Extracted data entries
········

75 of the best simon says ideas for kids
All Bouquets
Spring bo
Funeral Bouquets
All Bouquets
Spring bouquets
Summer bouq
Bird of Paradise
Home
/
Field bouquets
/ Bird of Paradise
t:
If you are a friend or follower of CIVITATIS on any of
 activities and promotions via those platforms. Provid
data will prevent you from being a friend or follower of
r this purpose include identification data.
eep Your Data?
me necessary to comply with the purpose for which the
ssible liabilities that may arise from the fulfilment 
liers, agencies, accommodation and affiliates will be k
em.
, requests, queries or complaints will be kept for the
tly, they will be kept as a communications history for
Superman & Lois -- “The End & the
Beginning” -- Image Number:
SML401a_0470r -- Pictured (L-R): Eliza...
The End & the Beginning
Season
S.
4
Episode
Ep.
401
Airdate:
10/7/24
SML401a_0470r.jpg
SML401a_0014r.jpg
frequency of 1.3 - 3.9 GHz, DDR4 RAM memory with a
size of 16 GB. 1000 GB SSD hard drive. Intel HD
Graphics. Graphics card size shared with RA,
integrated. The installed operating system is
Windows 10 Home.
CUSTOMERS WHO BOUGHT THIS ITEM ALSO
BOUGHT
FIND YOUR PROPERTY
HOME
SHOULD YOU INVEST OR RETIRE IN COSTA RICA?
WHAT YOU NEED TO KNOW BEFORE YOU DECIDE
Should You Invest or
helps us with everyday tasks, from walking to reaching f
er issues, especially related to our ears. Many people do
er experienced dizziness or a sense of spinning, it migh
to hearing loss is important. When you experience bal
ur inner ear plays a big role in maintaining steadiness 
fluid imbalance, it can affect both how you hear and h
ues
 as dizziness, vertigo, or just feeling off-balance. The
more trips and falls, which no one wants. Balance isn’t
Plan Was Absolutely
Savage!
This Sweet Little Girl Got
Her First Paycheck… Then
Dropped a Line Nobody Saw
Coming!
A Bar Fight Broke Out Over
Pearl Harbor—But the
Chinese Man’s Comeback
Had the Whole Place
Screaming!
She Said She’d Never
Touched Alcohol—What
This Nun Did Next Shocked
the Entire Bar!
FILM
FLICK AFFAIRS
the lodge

········

### WORK TASK
Every entry above needs to be quoted exactly.

### TASK ANSWER
75 of the best simon says ideas for kids
All Bouquets
Spring bo
Funeral Bouquets
All Bouquets
Spring bouquets
Summer bouq
Bird of Paradise
Home
/
Field bouquets
/ Bird of Paradise
t:
If you are a friend or follower of CIVITATIS on any of
 activities and promotions via those platforms. Provid
data will prevent you from being a friend or follower of
r this purpose include identification data.
eep Your Data?
me necessary to comply with the purpose for which the
ssible liabilities that may arise from the fulfilment 
liers, agencies, accommodation and affiliates will be k
em.
, requests, queries or complaints will be kept for the
tly, they will be kept as a communications history for
Superman & Lois -- “The End & the
Beginning” -- Image Number:
SML401a_0470r -- Pictured (L-R): Eliza...
The End & the Beginning
Season
S.
4
Episode
Ep.
401
Airdate:
10/7/24
SML401a_0470r.jpg
SML401a_0014r.jpg
frequency of 1.3 - 3.9 GHz, DDR4 RAM memory with a
size of 16 GB. 1000 GB SSD hard drive. Intel HD
Graphics. Graphics card size shared with RA,
integrated. The installed operating system is
Windows 10 Home.
CUSTOMERS WHO BOUGHT THIS ITEM ALSO
BOUGHT
FIND YOUR PROPERTY
HOME
SHOULD YOU INVEST OR RETIRE IN COSTA RICA?
WHAT YOU NEED TO KNOW BEFORE YOU DECIDE
Should You Invest or
helps us with everyday tasks, from walking to reaching f
er issues, especially related to our ears. Many people do
er experienced dizziness or a sense of spinning, it migh
to hearing loss is important. When you experience bal
ur inner ear plays a big role in maintaining steadiness 
fluid imbalance, it can affect both how you hear and h
ues
 as dizziness, vertigo, or just feeling off-balance. The
more trips and falls, which no one wants. Balance isn’t
Plan Was Absolutely
Savage!
This Sweet Little Girl Got
Her First Paycheck… Then
Dropped a Line Nobody Saw
Coming!
A Bar Fight Broke Out Over
Pearl Harbor—But the
Chinese Man’s Comeback
Had the Whole Place
Screaming!
She Said She’d Never
Touched Alcohol—What
This Nun Did Next Shocked
the Entire Bar!
FILM
FLICK AFFAIRS
the lodge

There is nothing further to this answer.